There are many scientifically proven benefits of gratitude, from improving physical health and psychological health, to boosting self esteem, to reducing stress, to fostering resilience. A simple gratitude practice is also one of the easiest ways we can shift our perspectives. When we focus on the positive aspects of our lives, we can begin to see abundance where perhaps we had only perceived scarcity. In the kitchen, gratitude connects us more deeply to our food, but it can also connect us to the earth, our bodies, and each other.

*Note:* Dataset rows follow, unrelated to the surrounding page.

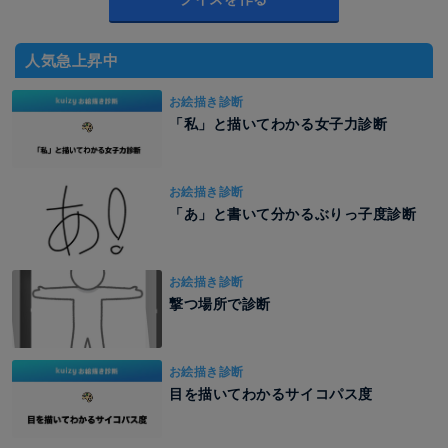
人気急上昇中
お絵描き診断
「私」と描いてわかる女子力診断
お絵描き診断
「あ」と書いて分かるぶりっ子度診断
お絵描き診断
撃つ場所で診断
お絵描き診断
目を描いてわかるサイコパス度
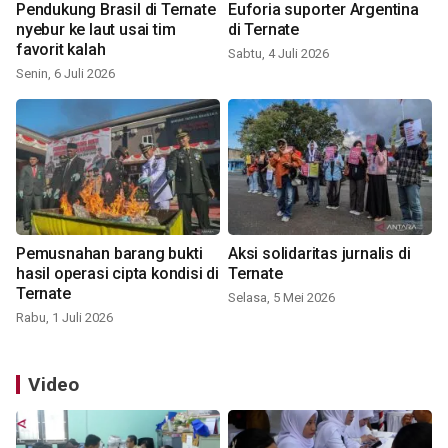
Pendukung Brasil di Ternate
Euforia suporter Argentina
nyebur ke laut usai tim
di Ternate
favorit kalah
Sabtu, 4 Juli 2026
Senin, 6 Juli 2026
Pemusnahan barang bukti
Aksi solidaritas jurnalis di
hasil operasi cipta kondisi di
Ternate
Ternate
Selasa, 5 Mei 2026
Rabu, 1 Juli 2026
Video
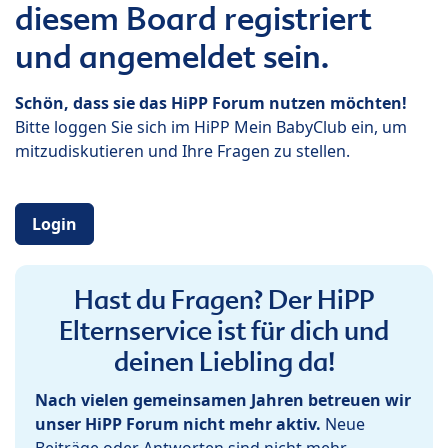
diesem Board registriert
und angemeldet sein.
Schön, dass sie das HiPP Forum nutzen möchten!
Bitte loggen Sie sich im HiPP Mein BabyClub ein, um
mitzudiskutieren und Ihre Fragen zu stellen.
Login
Hast du Fragen? Der HiPP
Elternservice ist für dich und
deinen Liebling da!
Nach vielen gemeinsamen Jahren betreuen wir
unser HiPP Forum nicht mehr aktiv.
Neue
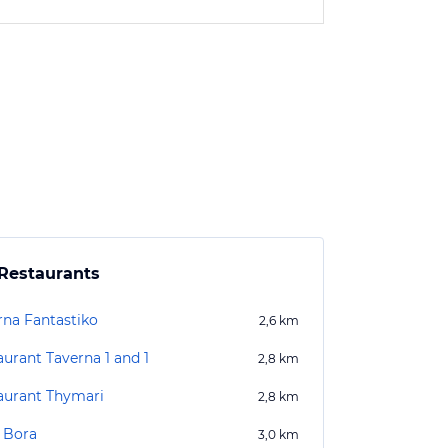
Restaurants
rna Fantastiko
2,6
km
aurant Taverna 1 and 1
2,8
km
aurant Thymari
2,8
km
 Bora
3,0
km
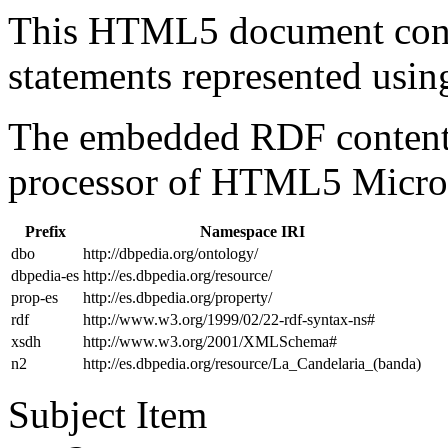
This HTML5 document con
statements represented us
The embedded RDF content 
processor of HTML5 Micro
Prefix
Namespace IRI
dbo
http://dbpedia.org/ontology/
dbpedia-es
http://es.dbpedia.org/resource/
prop-es
http://es.dbpedia.org/property/
rdf
http://www.w3.org/1999/02/22-rdf-syntax-ns#
xsdh
http://www.w3.org/2001/XMLSchema#
n2
http://es.dbpedia.org/resource/La_Candelaria_(banda)
Subject Item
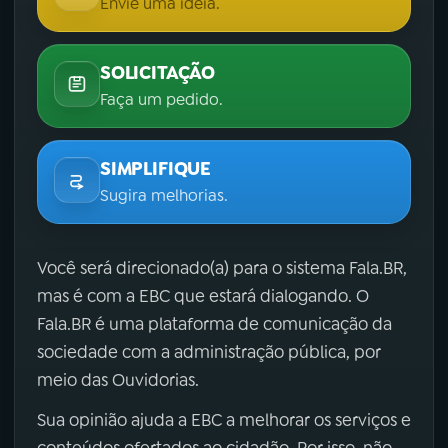
Envie uma ideia.
SOLICITAÇÃO
Faça um pedido.
SIMPLIFIQUE
Sugira melhorias.
Você será direcionado(a) para o sistema Fala.BR,
mas é com a EBC que estará dialogando. O
Fala.BR é uma plataforma de comunicação da
sociedade com a administração pública, por
meio das Ouvidorias.
Sua opinião ajuda a EBC a melhorar os serviços e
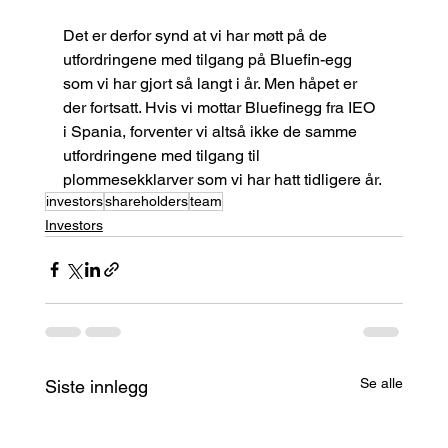
Det er derfor synd at vi har møtt på de 
utfordringene med tilgang på Bluefin-egg 
som vi har gjort så langt i år. Men håpet er 
der fortsatt. Hvis vi mottar Bluefinegg fra IEO 
i Spania, forventer vi altså ikke de samme 
utfordringene med tilgang til 
plommesekklarver som vi har hatt tidligere år.
investors
shareholders
team
Investors
Se alle
Siste innlegg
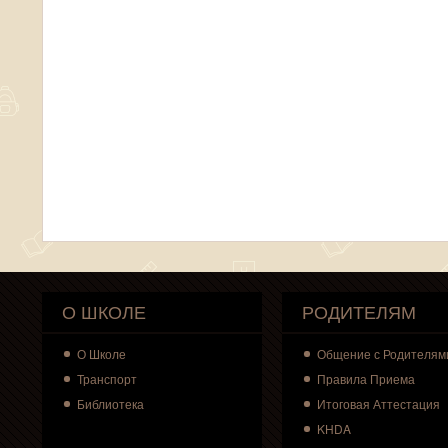
О ШКОЛЕ
РОДИТЕЛЯМ
О
Школе
Общение с Родителям
Транспорт
Правила Приема
Библиотека
Итоговая Аттестация
KHDA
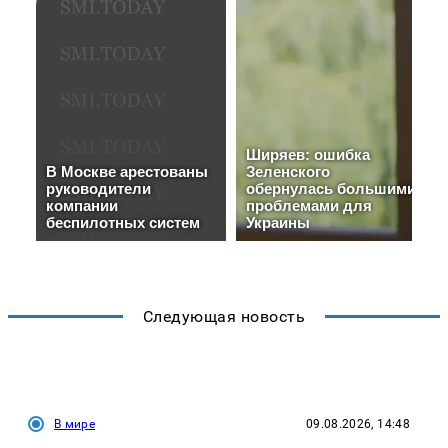
Следующая новость
В мире
09.08.2026, 14:48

5. Thank your body: When it’s time to eat, thank your body. It knows how to digest food and process nutrients without your mind doing a thing. No matter what you’re eating, imagine the food entering your system without resistance. Take pleasure in the experience, and welcome it with open arms. Say to yourself, “I trust my body.”
Our bodies are incredible. They know how to breathe, heal wounds, digest food, absorb nutrients and so much more without our minds doing a thing. Giving thanks to our bodies before each meal allows us to reconnect to the deep, inherent wisdom of our physical beings—a wisdom that our mind does not manage. We can begin to release the resistance we carry about our bodies and instead begin to honor them as something wondrous and beautiful. In doing so, we learn to better listen to and trust the messages that our bodies communicate, from what foods feel best for our specific make-up, to when (and even where) we best digest foods, to when we should rest or move.
Consistency is key
While it only takes seconds, BESTT requires a moment of pause, and pausing isn’t always easy. Old habits are hard to break. For years I was in the pattern of doing, doing, doing. I would jump into making dinner (and eating) without taking a breath. I would bring the worries of my day into the kitchen with me. Cooking was often stressful, to the point where I developed chronic indigestion for five years, as I describe here.
It took me many months to rewire my patterning, but I was gentle with myself. No matter how BESTT looks for you, remember that consistency is key. The only way to create real, lasting change is through repetition (research shows that it takes at least 18 days but on average 66 days to rewire the neural pathways in our brains to establish a new habit). So think of this practice as a ritual, like tying on an apron or turning on music everyday before cooking and eating.
And remember, the whole point of all of this is to help bring more ease and joy into the kitchen (and into your life!). There will be still be nights when you’re rushed or tired and dinner will feel like a chore. It’s okay. I think of those moments like light posts, reminding me that I’m human. For me, it’s usually a sign that I need nourishment, whether that’s in the form of a deep breath, a moment of quiet, a warm bath, or even take-out.
Grilled Wedge Steak Salad
This is way more than a salad—it’s a charismatic meal filled with contrasting flavors and textures. Like with the BESTT practice, I encourage you to make it your own. You can use any cut of steak you like (I use flank steak) or go for grilled chicken instead. You can also omit the meat altogether for a lovely starter course. While it’s a one-dish dinner, you can also round things out with these Grilled Potatoes if you prefer.
When I last made this salad, I was having a rough day. I was scattered and stressed and didn’t feeling like cooking at all. I therefore set an intention to focus fully on my senses. I moved slowly and deliberately, feeling the thin slices of shallots between my fingers, tasting the sharp edge of the blue cheese, listening to the crackle of bacon in the skillet, smelling the smoky romaine as it crisped on the grill. I tried to let go of perfectionism, allowing the cooking itself to be the goal. As we sat to eat, I realized that I was filled with serenity. Yes, it was just dinner—just another weeknight meal—but I was fully in my body. I was completely alive, I was present for the food in front of me, and I was incredibly grateful.